Конечно, слов нет, в больнице, может быть, светлей и культурней. И калорийность пищи, может быть, у них более предусмотрена. Но, как говорится, дома и солома едома.
А в больницу меня привезли с брюшным тифом. Домашние думали этим облегчить мои неимоверные страдания.
Но только этим они не достигли цели, поскольку мне попалась какая-то особенная больница, где мне не все понравилось.
Все-таки только больного привезли, записывают его в книгу, и вдруг он читает на стене плакат: «Выдача трупов от 3-х до 4-х».

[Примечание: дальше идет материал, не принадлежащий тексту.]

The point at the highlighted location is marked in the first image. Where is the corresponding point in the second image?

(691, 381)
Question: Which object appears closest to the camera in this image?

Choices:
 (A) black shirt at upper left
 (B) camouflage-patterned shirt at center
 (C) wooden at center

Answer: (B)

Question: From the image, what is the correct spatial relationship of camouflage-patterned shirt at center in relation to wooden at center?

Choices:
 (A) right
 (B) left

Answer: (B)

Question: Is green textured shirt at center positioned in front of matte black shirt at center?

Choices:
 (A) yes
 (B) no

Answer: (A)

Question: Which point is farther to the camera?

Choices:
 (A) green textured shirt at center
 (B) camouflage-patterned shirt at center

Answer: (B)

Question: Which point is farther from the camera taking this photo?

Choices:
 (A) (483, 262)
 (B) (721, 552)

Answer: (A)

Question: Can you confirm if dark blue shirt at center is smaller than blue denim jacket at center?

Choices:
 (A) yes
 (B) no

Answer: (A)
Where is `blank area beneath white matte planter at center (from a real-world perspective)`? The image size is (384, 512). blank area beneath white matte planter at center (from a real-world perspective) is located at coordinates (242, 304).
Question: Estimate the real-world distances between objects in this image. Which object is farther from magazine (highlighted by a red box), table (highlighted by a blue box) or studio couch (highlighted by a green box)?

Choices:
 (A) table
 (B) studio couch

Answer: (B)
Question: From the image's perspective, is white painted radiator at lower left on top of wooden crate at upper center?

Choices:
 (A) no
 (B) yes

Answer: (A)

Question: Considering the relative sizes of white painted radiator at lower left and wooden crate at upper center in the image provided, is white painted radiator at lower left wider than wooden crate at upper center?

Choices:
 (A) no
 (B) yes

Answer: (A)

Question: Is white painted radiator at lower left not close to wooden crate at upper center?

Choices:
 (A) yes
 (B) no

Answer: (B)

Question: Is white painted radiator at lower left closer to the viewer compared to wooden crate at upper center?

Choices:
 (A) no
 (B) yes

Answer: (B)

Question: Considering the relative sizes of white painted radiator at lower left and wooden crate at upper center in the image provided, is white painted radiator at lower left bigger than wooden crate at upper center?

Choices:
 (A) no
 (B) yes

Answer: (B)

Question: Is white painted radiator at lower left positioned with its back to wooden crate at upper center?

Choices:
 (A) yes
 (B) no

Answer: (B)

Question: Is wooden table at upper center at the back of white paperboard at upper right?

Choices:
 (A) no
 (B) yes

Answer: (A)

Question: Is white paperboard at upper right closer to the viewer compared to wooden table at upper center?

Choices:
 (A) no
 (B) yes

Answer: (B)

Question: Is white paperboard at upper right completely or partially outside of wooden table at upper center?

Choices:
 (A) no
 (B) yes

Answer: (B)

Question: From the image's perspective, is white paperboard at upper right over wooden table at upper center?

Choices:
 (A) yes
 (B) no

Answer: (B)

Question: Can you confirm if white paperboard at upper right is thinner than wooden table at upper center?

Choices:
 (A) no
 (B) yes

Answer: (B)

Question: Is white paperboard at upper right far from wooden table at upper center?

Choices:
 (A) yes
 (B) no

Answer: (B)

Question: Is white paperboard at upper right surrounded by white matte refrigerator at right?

Не знаю, как другие больные, но я прямо закачался на ногах, когда прочел это воззвание. Главное, у меня высокая температура, и вообще жизнь, может быть, еле теплится в моем организме, может быть, она на волоске висит — и вдруг приходится читать такие слова.
Я сказал мужчине, который меня записывал:
— Что вы, — говорю, — товарищ фельдшер, такие пошлые надписи вывешиваете? Все-таки, — говорю, — больным не доставляет интереса это читать.
Фельдшер, или как там его, — лекпом, — удивился, что я ему так сказал, и говорит:
— Глядите: больной, и еле он ходит, и чуть у него пар изо рту не идет от жара, а тоже, — говорит, — наводит на все самокритику. Если, — говорит, — вы поправитесь, что вряд ли, тогда и критикуйте, а не то мы действительно от трех до четырех выдадим вас в виде того, что тут написано, вот тогда будете знать.